In short, the FairTax would broaden the tax base, aid the economy, create more US jobs and help us out of our budget and debt crisis. In addition, it can be easily modified to make it even more progressive by increasing the prebate and overall tax rate to account for the lost revenues, if that it is ultimately what US taxpayers want.

The biggest problem with the FairTax is POLITICAL. The benefits of the proposal is to the US population and economy collectively. However,  the benefits of the current tax system are to a multitude of special interests ranging from higher education, wind and solar power manufacturers, oil and gas drillers, public employee unions, state and local governments, the medical industry, real estate brokers as well as lawyers and accountants that thrive on the current hopelessly complex system. Any attempt to change the current system, let alone completely eviscerate it will be met with strong resistance. Also, there will be many who won’t feel that the Fair Tax is progressive enough particularly when it comes to the very wealthy.

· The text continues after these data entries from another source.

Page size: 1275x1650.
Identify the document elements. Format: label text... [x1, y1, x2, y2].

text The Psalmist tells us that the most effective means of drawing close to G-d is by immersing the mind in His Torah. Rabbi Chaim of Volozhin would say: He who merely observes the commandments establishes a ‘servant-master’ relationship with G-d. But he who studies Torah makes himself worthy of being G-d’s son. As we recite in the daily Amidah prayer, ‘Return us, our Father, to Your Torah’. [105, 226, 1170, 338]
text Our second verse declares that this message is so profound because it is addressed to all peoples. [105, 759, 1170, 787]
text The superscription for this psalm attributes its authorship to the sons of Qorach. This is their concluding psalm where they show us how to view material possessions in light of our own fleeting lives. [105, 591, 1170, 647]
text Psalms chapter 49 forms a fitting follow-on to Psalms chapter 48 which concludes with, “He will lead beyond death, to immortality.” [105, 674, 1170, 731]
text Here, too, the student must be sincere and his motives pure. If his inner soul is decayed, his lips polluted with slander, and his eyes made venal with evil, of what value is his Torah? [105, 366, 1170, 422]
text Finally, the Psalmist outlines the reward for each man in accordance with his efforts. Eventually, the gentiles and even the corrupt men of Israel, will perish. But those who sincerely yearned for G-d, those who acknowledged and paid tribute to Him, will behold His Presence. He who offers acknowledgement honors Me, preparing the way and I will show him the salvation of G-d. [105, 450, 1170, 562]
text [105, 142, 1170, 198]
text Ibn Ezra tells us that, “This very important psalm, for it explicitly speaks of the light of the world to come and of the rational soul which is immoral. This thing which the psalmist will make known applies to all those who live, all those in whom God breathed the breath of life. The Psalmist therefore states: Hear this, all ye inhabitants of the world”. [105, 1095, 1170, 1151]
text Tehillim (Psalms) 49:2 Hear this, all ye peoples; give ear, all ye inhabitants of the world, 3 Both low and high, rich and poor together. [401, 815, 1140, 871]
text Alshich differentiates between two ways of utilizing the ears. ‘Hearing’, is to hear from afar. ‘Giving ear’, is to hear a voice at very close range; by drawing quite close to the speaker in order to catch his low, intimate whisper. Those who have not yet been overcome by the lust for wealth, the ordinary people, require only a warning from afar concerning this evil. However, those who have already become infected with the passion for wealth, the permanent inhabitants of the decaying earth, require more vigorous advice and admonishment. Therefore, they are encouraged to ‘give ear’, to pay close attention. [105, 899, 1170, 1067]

Accordingly, I would add either one of two provisions (or both) to the Fair Tax IF NEEDED to get consensus around the proposal. The first would be additional federal excise taxes on “bads” including all tobacco, alcohol content and sugar content. See my Post from 2012  “No Sugar Tonight” for the value of doing this on sugar. This could be used to supplement tax revenues and allow for a higher income for which there would be no effective taxes (by raising the probate) AND/OR to lower the fair tax rate of 23%.  Second, if it would help  would be a 10% earned income tax on joint filers with earned income of say over $400,000 per year (or whatever income level is deemed necessary for high income earners). This would be simple addition which would tax salary over this threshold and only require a relatively small number of filers.

I know the obstacles are considerable and I am clearly dreaming. But it doesn’t hurt to try. It’s a good idea whose time has come. It’s about time we changed a federal tax system that was born in the early 20th century and clearly has outlived its usefulness.